The Mel-frequency cepstrum coefficient for music emotion recognition in machine learning
thesisposted on 28.03.2022, 17:29 authored by Ai-Phee Chris Yong
The Mel-frequency Cepstrum Coefficient (MFCC), a technique designed initially for speech analysis, has in recent years become very popular in music emotion recognition projects. MFCC uses the Mel scaling method to simulate human auditory properties, logarithmic noise reduction techniques, and the Discrete Cosine Transformation (DCT) to generalise all salient features, without losing critical information. These techniques, while applicable to speech analysis, may not always be suitable for music analysis. We suggest, in Music Emotion Recognition (MER) analysis, spectral and temporal (which have a deep historical foundation) should be the more relevant features to use.

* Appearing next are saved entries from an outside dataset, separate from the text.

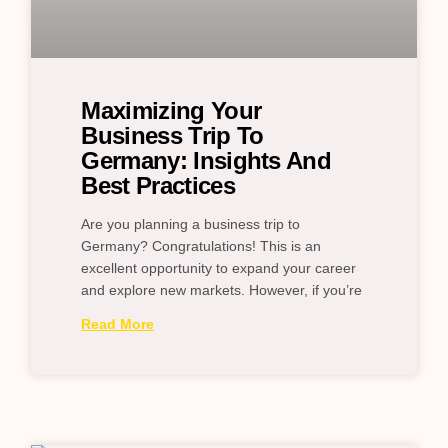
Maximizing Your
Business Trip To
Germany: Insights And
Best Practices
Are you planning a business trip to
Germany? Congratulations! This is an
excellent opportunity to expand your career
and explore new markets. However, if you’re
Read More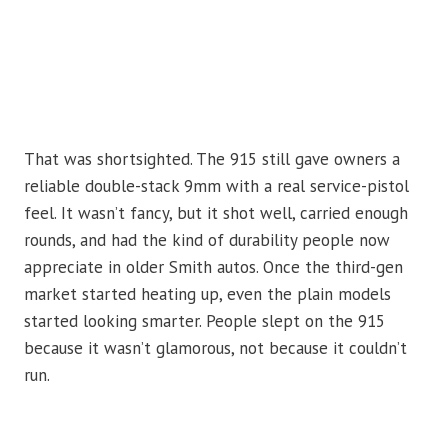
That was shortsighted. The 915 still gave owners a
reliable double-stack 9mm with a real service-pistol
feel. It wasn’t fancy, but it shot well, carried enough
rounds, and had the kind of durability people now
appreciate in older Smith autos. Once the third-gen
market started heating up, even the plain models
started looking smarter. People slept on the 915
because it wasn’t glamorous, not because it couldn’t
run.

We propose extracting three feature types, MFCC, Spectral, and Temporal, from the clips of songs in the '1000 songs' dataset to train a simple Artificial neural network (ANN). The trained ANN model will subsequently be able to predict the emotion value of songs. The prediction error is calculated based on the predicted value and actual annotated value. The feature that produces the lowest prediction error is judged as the most suitable feature for MER. Our results show that spectral features produced the lowest error, whereas MFCC produced the highest prediction error; this suggests that MFCC may not be a suitable feature for MER.